L’avion était également compatible avec le tir des JDAM GBU-38. Alors qu’il était à quelques mois de sa fin de carrière, le « Tomcat » était totalement opérationnel et au standard facilitant son intégration dans un système opérationnel complexe.
Néanmoins les règles d’engagement sur le terrain ne permettaient que de tirer à coup sûr et sans risques collatéraux. En quatre mois d’opérations, seulement 4 tonnes de bombes furent tirées par l’ensemble du groupe aérien. Mais au cours de ce déploiement, les « Tomcat », à la demande des JTAC, effectuèrent des attaques au canon. Le Lt Hockycko de la VF-213 eu le redoutable privilège d’effectuer deux fois une telle attaque : « Le F-14 était toujours le chasseur-bombardier dominant sur ce théâtre d’opération en 2005-2006 et c’est ce qu’il me revient de cette nuit, au-dessus de Balad, quand nous avons reçu l’appel pour aller soutenir nos troupes au contact de l’ennemi. Nous nous sommes présentés
sur la zone au même moment qu’une patrouille de F-16 et de « Harrier » II et le JTAC déclara aux gars de l’USAF et des Marines de se mettre en attente car il préférait travailler avec le « Tomcat ». J’étais alors en patrouille mixte avec un « Hornet » et notre équipe de la Navy disposait d’une très large gamme de senseurs et d’armement à mettre à disposition des gars au sol, d’où la demande de travailler avec nous plutôt qu’avec d’autres chasseurs. »

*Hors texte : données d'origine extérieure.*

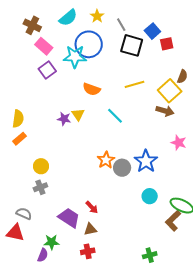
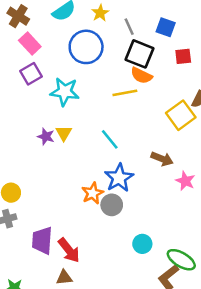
blue square: (152, 31) -> (166, 27), moved, turned -35
cyan star: (75, 57) -> (65, 92), moved
yellow line: (134, 84) -> (125, 93), moved
orange semicircle: (92, 89) -> (141, 75), moved
brown arrow: (165, 111) -> (162, 159), moved
blue star: (146, 161) -> (119, 178), moved
red arrow: (92, 207) -> (69, 250), size x1.5
purple trapezoid: (69, 218) -> (42, 240), moved, turned -125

Un bel hommage à la puissance d’un avion destiné à quitter le service quelques semaines après que le dernier appareil, piloté par William Sizemore, apponta à l’issue de l’ultime mission de guerre de la « dinde », le 8 février 2006. La dernière bombe avait été larguée par Bill Franck de la VF-31 la veille, une GBU-38 destinée à relâcher la pression autour de troupes US alors au contact de l’ennemi.
Conçu comme un chasseur, le « Tomcat » terminait sa carrière comme camion à bombes. Pourtant il faut le reconnaître, dans ce nouveau rôle, un peu loin des projecteurs, il fut un combattant efficace jusqu’à la toute fin. Si le F-14 est un avion exceptionnel c’est peut-être là que se trouve la preuve irréfutable et définitive. Cette polyvalence n’avait rien d’évident mais les qualités du chasseur, autonomie, équipage à deux, systèmes embarqués performants, charge utile élevée, furent parfaitement mis à profit.